Similar discrepancies exist for other types of measurements. In another example, Dr. Pingali compared remote sensing versus government reporting data on Indian water use and irrigation and found a 100 percent difference in the amount of land under irrigation, illustrating the importance of data quality, ground truthing, and data validation. It may be likely that these data gaps and counterproductive metrics are not confined to the agricultural sector or to developing economies. Nonetheless, such gaps could be addressed as the world attempts to develop metrics to measure progress toward the Sustainable Development Goals, which have a much more extensive set of indicators. The benefits of providing better data could be further clarified and communicated, and public education may also be important—knowledge of why data collection and management is important to sustainability could be highly beneficial to the public.
Dr. Pingali lastly addressed leveraging new technologies to improve data collection. Remote sensing may have much potential, but several challenges remain for using remote sensing to estimate crop productivity in different regions. Cheap, local sensors are increasingly available for providing field-level estimates of soils and moisture levels. Crowd-sourcing approaches to estimating prices and access to food may also hold promise, although barriers remain in accessing data that reflect food access by households rather than by men. Other challenges remain in
scaling up these technologies, such as the difficulty in collecting social data. In his concluding remarks, Dr. Pingali reiterated the need for further progress in data access, data interoperability, and adequate metadata collection.

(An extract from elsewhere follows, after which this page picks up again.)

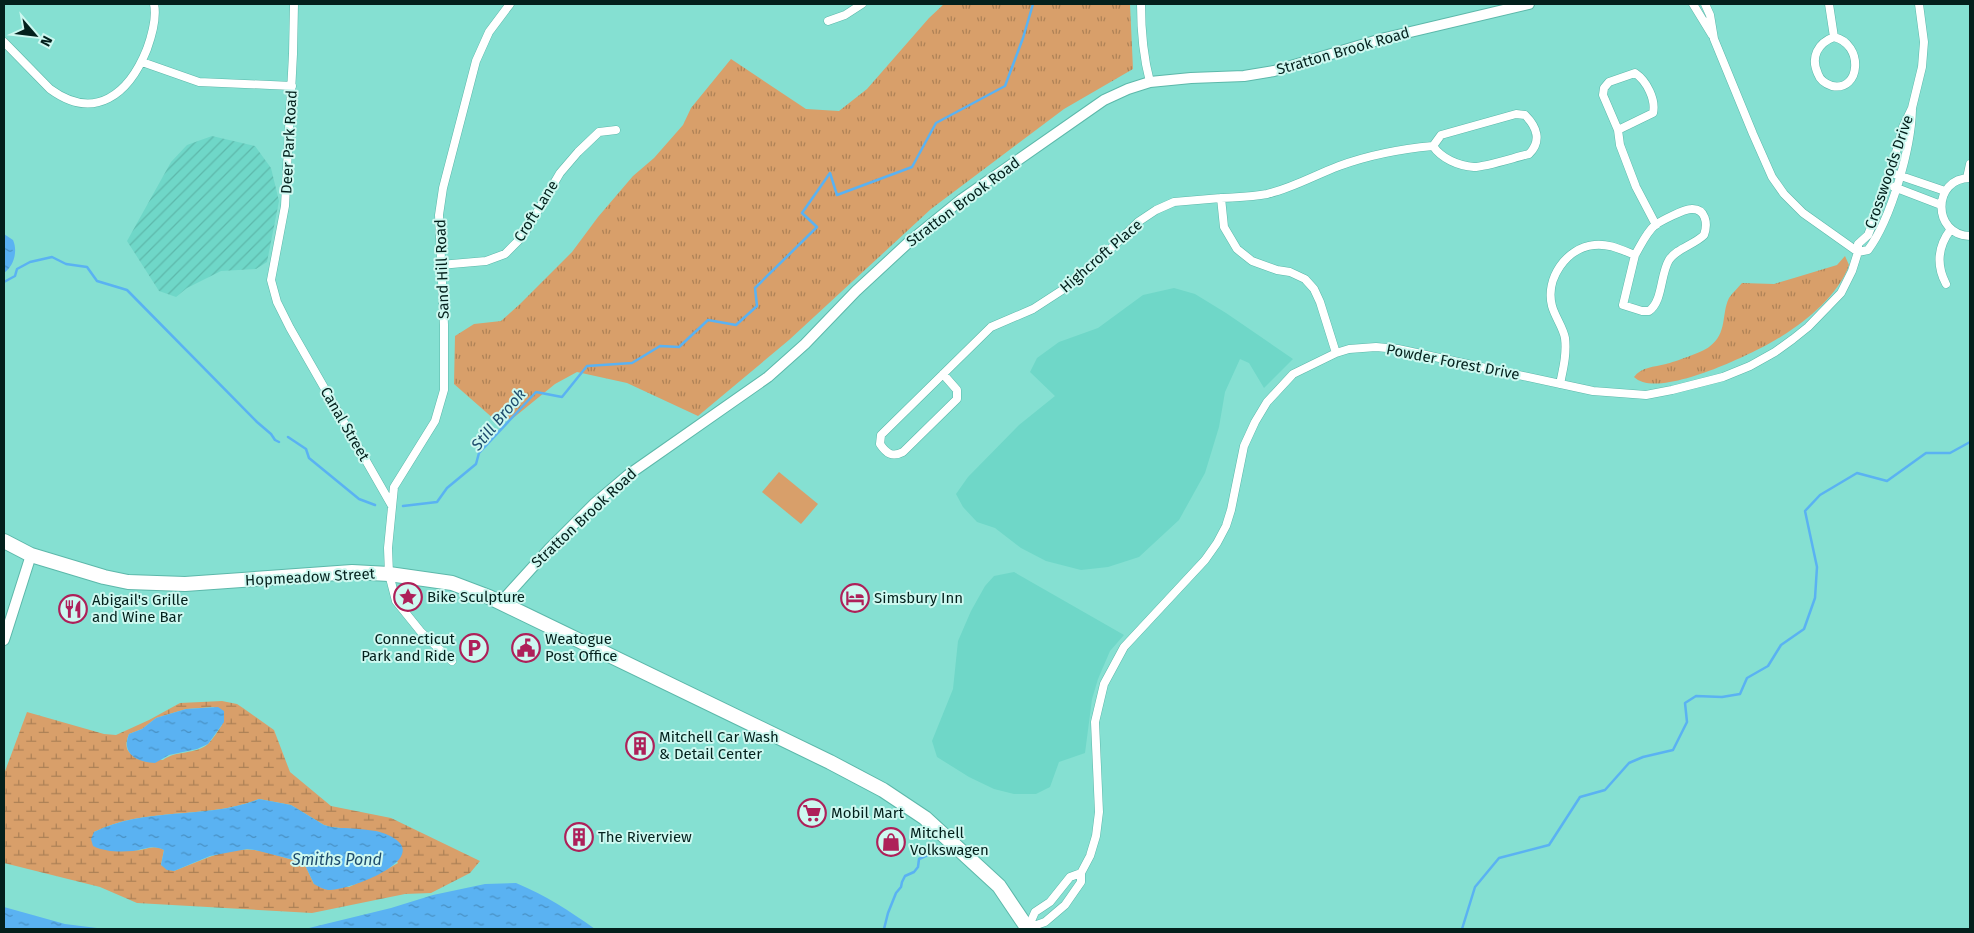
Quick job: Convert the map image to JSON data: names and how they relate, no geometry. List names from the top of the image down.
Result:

In the question-and-answer session, Dr. Pingali was asked about how societal data could be aggregated to the same extent as data from the biophysical world. Dr. Pingali responded that data on social topics, such as differences in gender and access to food, are all going to be big challenges. Researchers are still dependent on household surveys for much of that socioeconomic data. The World Bank recently partnered with the Gates Foundation to invest in The Living Standards Measurement Study (LSMS) in order to develop systematic data in Africa at the household level. The goal of the LSMS is to facilitate the use of household survey data for evidence-based policy-making. Participants were interested in crowdsourcing as a way to develop data, but Dr. Pingali commented that there have been some attempts, such as giving farmers rain gauges and having farmers send a text message on amounts of rain each day.
Dr. Howden was asked about participatory modeling and involving stakeholders in the design and construction of the models related to agricultural production. He responded that there have been modeling efforts that engaged stakeholders with a narrow focus, such as the investigation of pesticide application, as well as broad applications that focused on farm tourism and off-farm income. Models serve to help synthesize information about the systems being examined and explore multiple options. The processes of developing these models and research can be taken to other modeling communities and significantly increase the utility and productivity of many models.